Meant that assign_slots_for_channel doesn't need &self at all - we can just pass in our_scid + per_channel_slots, return the slots/salt we're adding and then have the caller be responsible for adding these values to self.channel_slots.

Saves us a double lookup because we're looking up the entry in the caller (to see if we need to assign_slots_for_channel and looking up again here).

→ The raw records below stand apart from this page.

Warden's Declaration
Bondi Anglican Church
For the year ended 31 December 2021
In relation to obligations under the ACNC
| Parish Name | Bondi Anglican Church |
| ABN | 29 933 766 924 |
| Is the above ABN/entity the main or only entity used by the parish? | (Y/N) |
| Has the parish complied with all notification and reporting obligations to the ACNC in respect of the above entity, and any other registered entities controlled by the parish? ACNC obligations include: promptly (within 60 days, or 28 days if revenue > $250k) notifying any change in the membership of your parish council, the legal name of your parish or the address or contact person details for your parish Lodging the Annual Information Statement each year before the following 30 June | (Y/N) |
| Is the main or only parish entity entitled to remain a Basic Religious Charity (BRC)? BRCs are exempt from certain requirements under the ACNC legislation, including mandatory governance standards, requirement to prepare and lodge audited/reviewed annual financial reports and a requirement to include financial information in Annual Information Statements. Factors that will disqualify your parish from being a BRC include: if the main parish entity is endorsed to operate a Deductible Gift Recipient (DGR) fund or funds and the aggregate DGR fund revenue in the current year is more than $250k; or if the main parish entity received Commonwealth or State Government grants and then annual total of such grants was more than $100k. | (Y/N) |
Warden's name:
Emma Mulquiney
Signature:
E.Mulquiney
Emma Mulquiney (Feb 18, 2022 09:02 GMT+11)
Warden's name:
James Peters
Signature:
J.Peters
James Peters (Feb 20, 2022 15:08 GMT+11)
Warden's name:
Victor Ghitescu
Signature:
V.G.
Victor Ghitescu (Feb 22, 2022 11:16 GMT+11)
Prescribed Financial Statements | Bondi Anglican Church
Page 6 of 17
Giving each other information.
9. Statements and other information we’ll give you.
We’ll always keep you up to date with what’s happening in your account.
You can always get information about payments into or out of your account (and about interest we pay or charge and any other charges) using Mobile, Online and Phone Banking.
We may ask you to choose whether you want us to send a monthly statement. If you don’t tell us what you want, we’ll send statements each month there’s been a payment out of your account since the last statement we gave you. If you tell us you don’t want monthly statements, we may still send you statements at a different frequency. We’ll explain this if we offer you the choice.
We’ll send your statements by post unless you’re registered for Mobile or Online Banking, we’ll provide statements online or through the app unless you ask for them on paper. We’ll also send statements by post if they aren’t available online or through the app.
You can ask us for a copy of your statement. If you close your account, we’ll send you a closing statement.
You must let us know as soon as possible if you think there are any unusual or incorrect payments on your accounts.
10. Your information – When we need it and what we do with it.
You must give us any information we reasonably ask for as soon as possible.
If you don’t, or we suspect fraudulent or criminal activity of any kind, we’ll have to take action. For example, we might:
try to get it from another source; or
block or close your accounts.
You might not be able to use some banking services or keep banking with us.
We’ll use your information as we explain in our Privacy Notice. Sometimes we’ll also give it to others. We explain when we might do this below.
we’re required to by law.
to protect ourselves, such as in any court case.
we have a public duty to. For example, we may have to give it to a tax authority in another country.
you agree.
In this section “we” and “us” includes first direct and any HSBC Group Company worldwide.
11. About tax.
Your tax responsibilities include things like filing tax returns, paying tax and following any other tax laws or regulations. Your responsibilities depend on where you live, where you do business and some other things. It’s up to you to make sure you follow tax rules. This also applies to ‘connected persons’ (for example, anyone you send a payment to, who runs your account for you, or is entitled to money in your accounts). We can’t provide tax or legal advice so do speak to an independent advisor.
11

elnosh · 2026-04-08T12:19:13Z

addressed last comments and made some changes to handle HTLC resolution after force-closes. If a channel has been force-closed, we'll keep it around until all pending HTLCs have been resolved.

carlaKC

This is ready for a second reviewer IMO!

Summary of major points we've discussed so far:

Closed channels: we keep closed channels around in the ResoruceManager's state so that we don't need special handling for HTLC resolutions that come after the channel has been closed. This means we have to scan for any usage of our closed channel as an incoming source, but it's not unreasonable given the protocol limits on max HTLC count.
Clock progression: the resource manager is tolerant to our clocktime moving backwards to account for the possibility of clock skew. If a time in the past is reported, we simply clamp it to the last (greater) timestamp we were given. An exception to this is the case where a HTLC is added/removed, because we expect several networking roundtrips in between so can reasonably expect the clock to more forward in this case - if the clock moves backwards here, we've likely got a bug in the calling code. By contrast, we could add/remove two distinct HTLCs in very close succession and can't distinguish between clock skew and a bug in the caller. Clamping has little impact on our reputation scheme, so we err on the side of being error tolerant.
Error handling: in the PR that follows, we'll debug_assert and log if there are any ResourceManager errors. We don't want to shut down, because we're not at risk of losing funds, but we do want people to report that something has gone wrong.
HTLC removal best effort: if we have a bug in our HTLC removal (say, we specify the wrong incoming channel and can't find the HTLC in the ResourceManager, and thus can't remove it), we're at risk of degraded routing performance if the ResourceManager's view of the HTLC state becomes out of sync with reality (when we turn this on for real). Even though this constitutes a pretty dire bug (which we should catch it in review/with debug_assert), we still attempt to handle this gracefully by cleaning up all the resources we're able to.

Some followup items we shouldn't forget:

Allow HTLCs to use resources across buckets. Eg: if a HTLC is just too big for protected, and the peer has sufficient reputation there's no reason not to allow them some of the space in general as well. Right now we restrict to fitting exactly in a single bucket, where we could probably be more permissive. This is okay for read-only, and we'll be able to get an idea whether it's actually a problem once we get some data out of the read-only impl. But worth remembering.
Right now if we add a channel with < 12 HTLCs, we won't add it to our state and we'll fail every time a HTLC using that channel is added/removed (because we didn't track it). This seems fine (to me) for a readonly impl, but we should add handle this more gracefully (as not adding a channel means it can be used to grief us).
We don't have support for the upgrade_accountability signal from the onion (which is relevant for bumping up to congestion or protected). When we add this to LDK, we should hook it into this system.
If a channel has zero fees, just use the default fee that "would have been" for reputation purposes.
Adding some informative logging in a follow up.

The AggregatedWindowAverage implemented here will be used in upcoming commits to track the incoming revenue that channels have generated through HTLC forwards.

Resources available in the channel will be divided into general, congestion and protected resources. Here we implement the general bucket with basic denial of service protections. Co-authored-by: Carla Kirk-Cohen <kirkcohenc@gmail.com>

Resources available in the channel will be divided into general, congestion and protected resources. Here we implement the bucket resources that will be used for congestion and protected.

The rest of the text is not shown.